Cheryl was pulling on my arm. Pulling me away from Vicar. And I let her.

She said, “Isn’t it good to be home?”

Her voice was shaky, like she wasn’t sure of the answer. And I said, “Yeah, yeah, it is.” And she kissed me hard. I grabbed her in my arms and lifted her up and carried her to the bedroom. I put a big grin on my face, but it didn’t help. She looked a bit scared of me, then. I guess all the wives were probably a little bit scared.

And that was my homecoming. It was fine, I guess. Getting back feels like your first breath after nearly drowning. Even if it hurts, it’s good.

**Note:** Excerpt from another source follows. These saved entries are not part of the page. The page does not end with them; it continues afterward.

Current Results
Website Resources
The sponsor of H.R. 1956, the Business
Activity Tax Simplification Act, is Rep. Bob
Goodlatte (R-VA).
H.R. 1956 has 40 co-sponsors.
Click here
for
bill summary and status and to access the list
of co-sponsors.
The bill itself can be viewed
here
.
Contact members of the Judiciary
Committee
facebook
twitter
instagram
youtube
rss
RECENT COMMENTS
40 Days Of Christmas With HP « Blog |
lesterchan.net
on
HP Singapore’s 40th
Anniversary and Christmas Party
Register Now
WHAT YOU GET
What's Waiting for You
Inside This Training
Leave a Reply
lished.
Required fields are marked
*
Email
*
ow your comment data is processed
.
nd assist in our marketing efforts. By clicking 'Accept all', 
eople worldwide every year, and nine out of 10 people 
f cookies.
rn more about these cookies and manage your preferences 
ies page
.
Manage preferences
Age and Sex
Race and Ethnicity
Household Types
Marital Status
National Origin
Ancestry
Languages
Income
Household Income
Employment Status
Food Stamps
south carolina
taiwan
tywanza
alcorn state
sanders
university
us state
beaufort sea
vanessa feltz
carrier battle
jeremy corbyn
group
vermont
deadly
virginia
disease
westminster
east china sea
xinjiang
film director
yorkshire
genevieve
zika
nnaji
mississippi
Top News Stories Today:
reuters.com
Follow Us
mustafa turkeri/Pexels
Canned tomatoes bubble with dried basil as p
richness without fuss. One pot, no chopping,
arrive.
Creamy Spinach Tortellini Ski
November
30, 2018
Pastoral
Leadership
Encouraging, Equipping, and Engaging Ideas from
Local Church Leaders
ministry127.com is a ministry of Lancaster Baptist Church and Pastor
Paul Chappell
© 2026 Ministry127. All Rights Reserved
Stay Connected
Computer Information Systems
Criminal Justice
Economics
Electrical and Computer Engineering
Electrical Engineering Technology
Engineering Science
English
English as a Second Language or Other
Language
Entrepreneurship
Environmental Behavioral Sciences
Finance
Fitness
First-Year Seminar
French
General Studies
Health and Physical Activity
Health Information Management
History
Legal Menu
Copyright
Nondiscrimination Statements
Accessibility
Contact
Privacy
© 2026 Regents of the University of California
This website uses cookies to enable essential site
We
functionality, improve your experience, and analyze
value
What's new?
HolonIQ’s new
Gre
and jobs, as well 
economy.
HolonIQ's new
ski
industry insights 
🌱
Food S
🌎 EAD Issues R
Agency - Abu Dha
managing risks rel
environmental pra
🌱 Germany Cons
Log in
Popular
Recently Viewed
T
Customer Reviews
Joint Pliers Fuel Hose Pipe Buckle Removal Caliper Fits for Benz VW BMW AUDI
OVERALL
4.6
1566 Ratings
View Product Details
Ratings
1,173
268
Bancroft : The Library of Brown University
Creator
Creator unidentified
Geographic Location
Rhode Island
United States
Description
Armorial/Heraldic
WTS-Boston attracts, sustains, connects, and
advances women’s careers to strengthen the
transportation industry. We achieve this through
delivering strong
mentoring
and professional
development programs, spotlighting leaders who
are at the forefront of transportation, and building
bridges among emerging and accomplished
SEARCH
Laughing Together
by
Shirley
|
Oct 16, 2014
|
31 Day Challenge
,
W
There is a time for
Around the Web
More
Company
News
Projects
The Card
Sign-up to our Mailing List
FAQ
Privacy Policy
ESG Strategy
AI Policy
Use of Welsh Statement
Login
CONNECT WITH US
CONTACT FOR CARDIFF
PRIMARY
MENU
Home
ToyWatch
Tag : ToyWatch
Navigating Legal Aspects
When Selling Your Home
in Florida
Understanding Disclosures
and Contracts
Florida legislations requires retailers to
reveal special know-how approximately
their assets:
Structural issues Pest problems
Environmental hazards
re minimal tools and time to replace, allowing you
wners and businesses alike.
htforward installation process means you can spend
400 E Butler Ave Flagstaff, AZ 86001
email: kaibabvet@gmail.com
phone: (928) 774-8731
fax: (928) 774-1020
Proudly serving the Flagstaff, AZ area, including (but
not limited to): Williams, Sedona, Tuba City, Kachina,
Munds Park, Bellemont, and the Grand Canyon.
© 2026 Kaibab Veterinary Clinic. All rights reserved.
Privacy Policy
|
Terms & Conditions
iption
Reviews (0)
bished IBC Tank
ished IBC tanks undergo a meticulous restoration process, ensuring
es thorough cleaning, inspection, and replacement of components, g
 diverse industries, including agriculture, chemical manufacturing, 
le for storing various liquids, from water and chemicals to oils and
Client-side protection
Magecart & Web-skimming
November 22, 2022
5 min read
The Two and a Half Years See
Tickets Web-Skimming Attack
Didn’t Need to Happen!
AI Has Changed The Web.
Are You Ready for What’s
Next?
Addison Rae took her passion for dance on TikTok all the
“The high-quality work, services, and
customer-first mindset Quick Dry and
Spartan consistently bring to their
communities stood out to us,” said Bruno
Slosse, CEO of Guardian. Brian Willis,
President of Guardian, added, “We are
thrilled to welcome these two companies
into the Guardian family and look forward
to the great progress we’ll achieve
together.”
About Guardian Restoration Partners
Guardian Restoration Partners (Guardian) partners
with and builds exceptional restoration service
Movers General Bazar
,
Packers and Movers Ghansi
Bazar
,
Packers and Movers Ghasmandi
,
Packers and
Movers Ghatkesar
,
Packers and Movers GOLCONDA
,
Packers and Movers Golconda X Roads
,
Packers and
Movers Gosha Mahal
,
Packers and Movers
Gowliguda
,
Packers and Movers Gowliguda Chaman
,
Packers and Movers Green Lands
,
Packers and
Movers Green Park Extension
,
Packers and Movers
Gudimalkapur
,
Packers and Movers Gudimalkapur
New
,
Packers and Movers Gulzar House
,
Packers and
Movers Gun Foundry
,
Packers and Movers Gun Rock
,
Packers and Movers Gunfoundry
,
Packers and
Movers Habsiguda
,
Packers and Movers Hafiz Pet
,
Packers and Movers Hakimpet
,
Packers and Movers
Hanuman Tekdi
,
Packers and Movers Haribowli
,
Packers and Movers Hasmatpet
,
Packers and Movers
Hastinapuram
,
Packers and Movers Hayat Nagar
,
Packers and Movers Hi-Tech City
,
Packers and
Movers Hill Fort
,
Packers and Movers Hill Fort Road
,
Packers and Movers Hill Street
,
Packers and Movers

I can’t complain. Cheryl handled it well. I saw Lance Corporal Curtis’s wife back in Jacksonville. She spent all his combat pay before he got back, and she was five months pregnant, which, for a Marine coming back from a seven-month deployment, is not pregnant enough.

Corporal Weissert’s wife wasn’t there at all when we got back. He laughed, said she probably got the time wrong, and O’Leary gave him a ride to his house. They get there and it’s empty. Not just of people, of everything: furniture, wall hangings, everything. Weissert looks at this shit and shakes his head, starts laughing. They went out, bought some whiskey, and got fucked up right there in his empty house.